Him: Please help me, Dear Lord, to not strangle my wife on this or any other day.
To make a long story less long, it took another week to get the right parts. Finally, two days before the kids LEAVE, we are ready to light a fire. We all stand around basking in the magnificence that is the new fireplace that spins oh-so-gloriously, (note that we are standing because the lounge chairs that are supposed to go around this wonder are on backorder), as Mr. Big puts match to kindling.
Oooh! Aaaah! It’s so cool! But, wait. What is all that black smoke pouring out into the room? And, why does it appear to be, well, there’s no other way to say it, MELTING?
As Small Son runs for cover into the kitchen with his shirt pulled up over his nose to get away from the noxious fumes emanating from the fireplace that he is convinced are going to turn him sterile or worse, Charming Daughter steps up to assess the problem. Remember, Charming Daughter works for a giant paint company and she is the Queen of Coatings.

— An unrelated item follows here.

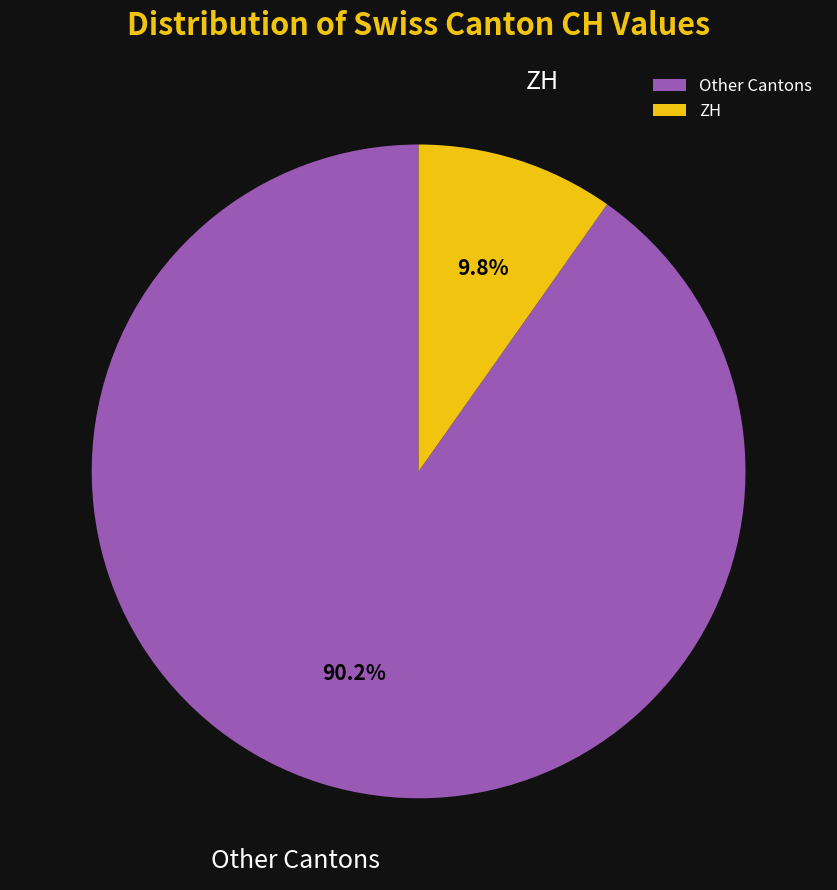

Is there any slice that represents more than half of the pie?

Yes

“Hmm,” she says. “I believe you have a faulty primer coat here. See, see all of these bubbles on the outside? See how they are popping and I can just rub away the paint off with my finger? The manufacturer didn’t use a high enough heat-resistant paint. You got gypped, Dad. You shoulda called me before you bought this thing.”
By now poor Mr. Big’s eyes were bulging out of his skull. He had both of my oven mitts on his hands, (because this sucker was HOT) and he was poking and smearing and cursing. Oh, was he cursing. GET THE CAMERA, TRAILING SPOUSE!!! DOCUMENT THIS, THIS *&%*$ PIECE OF %$#* FIREPLACE! THESE $%*&@S ARE GETTING AN EMAIL FROM ME LIKE THEY HAVE NEVER SEEN BEFORE!
I’m sure he scared the living beejayzus out of Small Son’s and Charming Daughter’s girlfriend and boyfriend. No doubt they went home and told their parents, “The skiing was great but the Dad is a lunatic”. To try and distract them from the meltdown of both the fireplace and my husband, I had all the kids go around and open the windows to air out the house. So much for the marshmallow roasting I had planned. That would just be the icing on the cake to send them home with a nice case of esophageal cancer from consuming toxic marshmallows.
I’ll keep you updated on what, if anything, Mr. Big hears back from his ranting email. Lawd knows if they even understood it. Mr. Big runs all of the emails that he sends to French and Swiss people through Google Translate to magically turn them into French before he sends them. I have tried to tell him that Google Translate is notorious for getting things wrong, so we’ll see. For all we know, the fireplace company thinks he has some problem with his shirt (chemise) and not his fireplace (cheminee). If he gets a free shirt in the mail, I fear for his sanity.
****I, of course, have no actual knowledge of Swiss German.